Kuwait appoints first stock market regulator

Kuwait has appointed its first independent regulatory body, the Capital Market Authority, to oversee its stock exchange, Commerce Minister Ahmad Al Harun said on Wednesday.

The managing director of the Kuwait exchange, Saleh Al Falah, was appointed chairman of the new body which has four other members, Kuna quoted Harun as saying after a cabinet meeting.

Before becoming bourse boss five years ago, Falah served for some three years as managing director of the Kuwait Investment Authority, the oil-rich emirate's sovereign wealth fund.

The appointment comes seven months after the Kuwaiti parliament passed legislation to set up the regulatory body with the aim of boosting transparency in one of Arab World's largest stock market.

Under the law, the main duties of the authority are to ensure complete transparency and to prevent insider dealing and other forms of illegal trading and fraud.

Since its foundation as the region's first bourse in the early 1970s, the Kuwait exchange has been run by government-appointed administrators who have been criticised by MPs for a lack of transparency.

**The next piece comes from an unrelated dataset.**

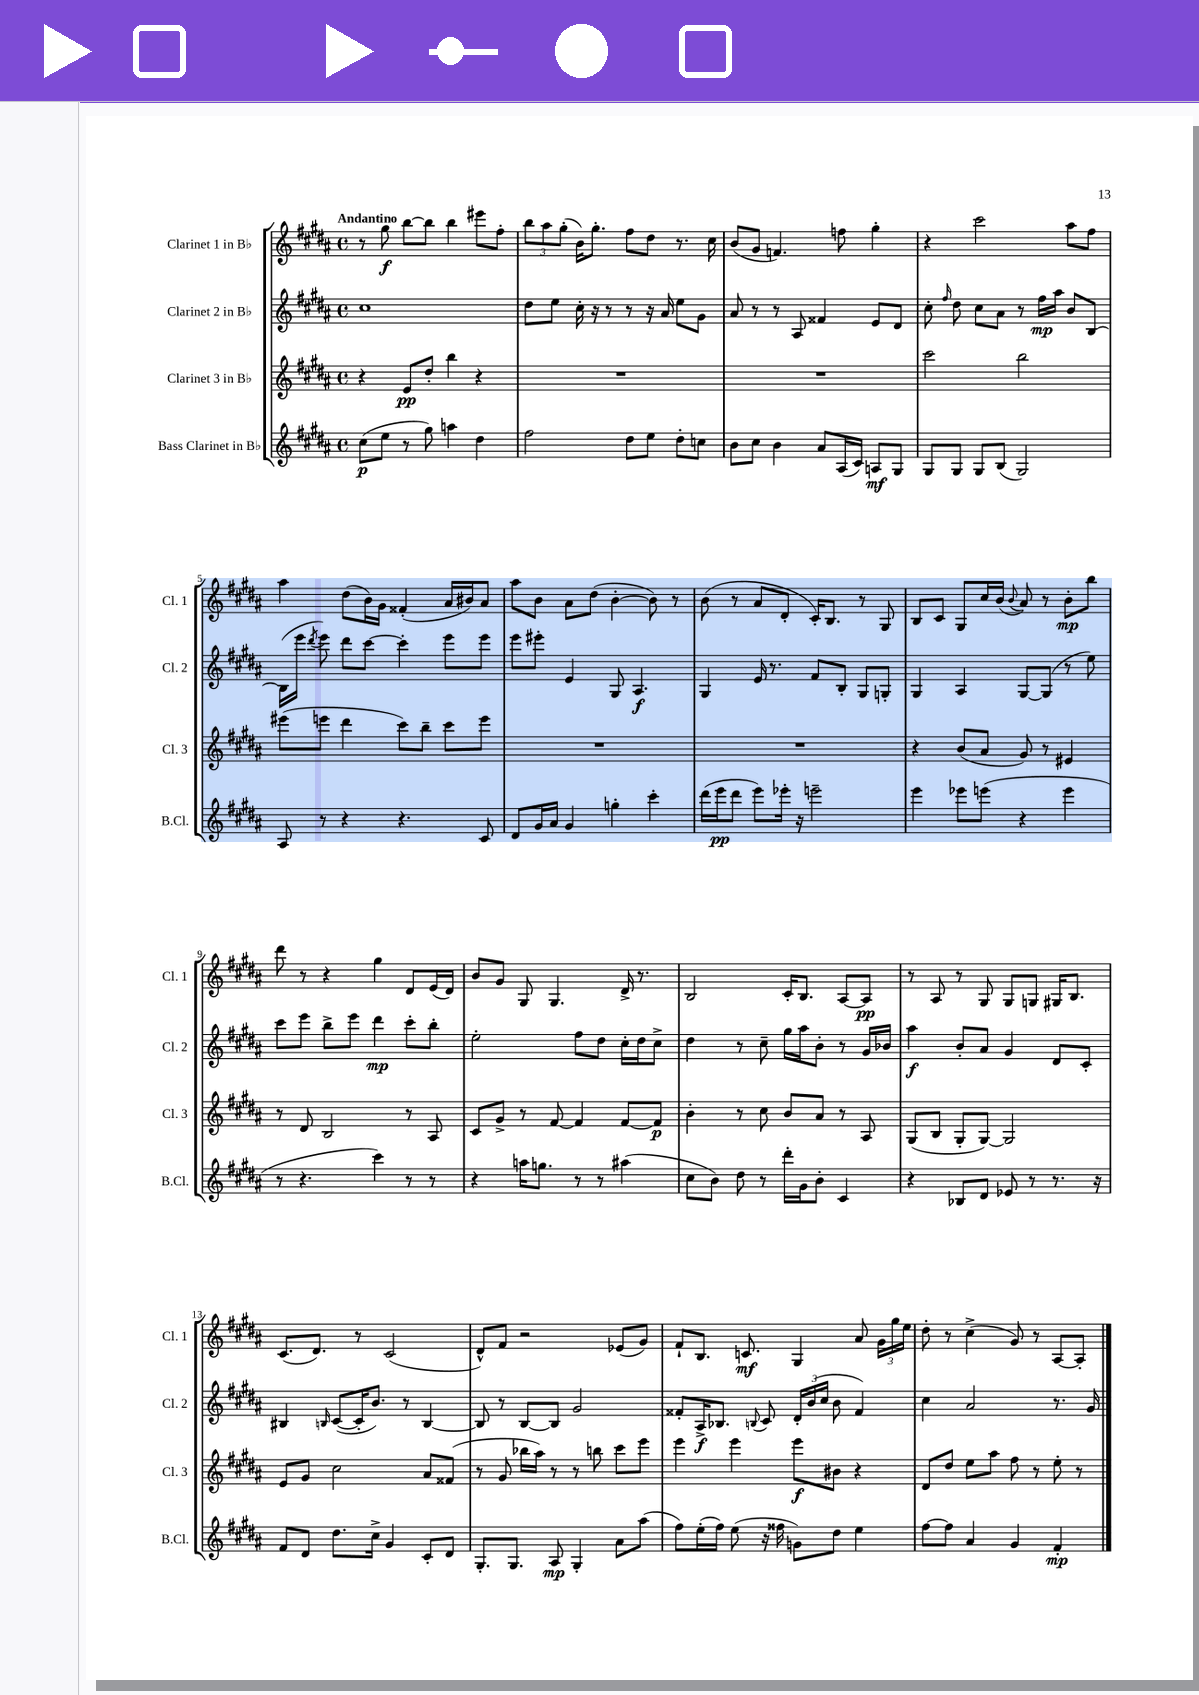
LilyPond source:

The law also calls for the setting up of a special tribunal for the stock market and stipulates hefty jail terms and fines for an array of offences.

The Kuwait exchange has been the only one in the Gulf without a market authority as the law took many years to secure parliamentary approval.

The market has a capitalisation of around $117 billion and lists more than 210 local and foreign companies.

The Kuwait and Bahrain exchanges were the only ones in the Gulf to record losses in 2009, with Kuwait dropping 10 per cent. So far this year, the market has dipped 3.6 per cent.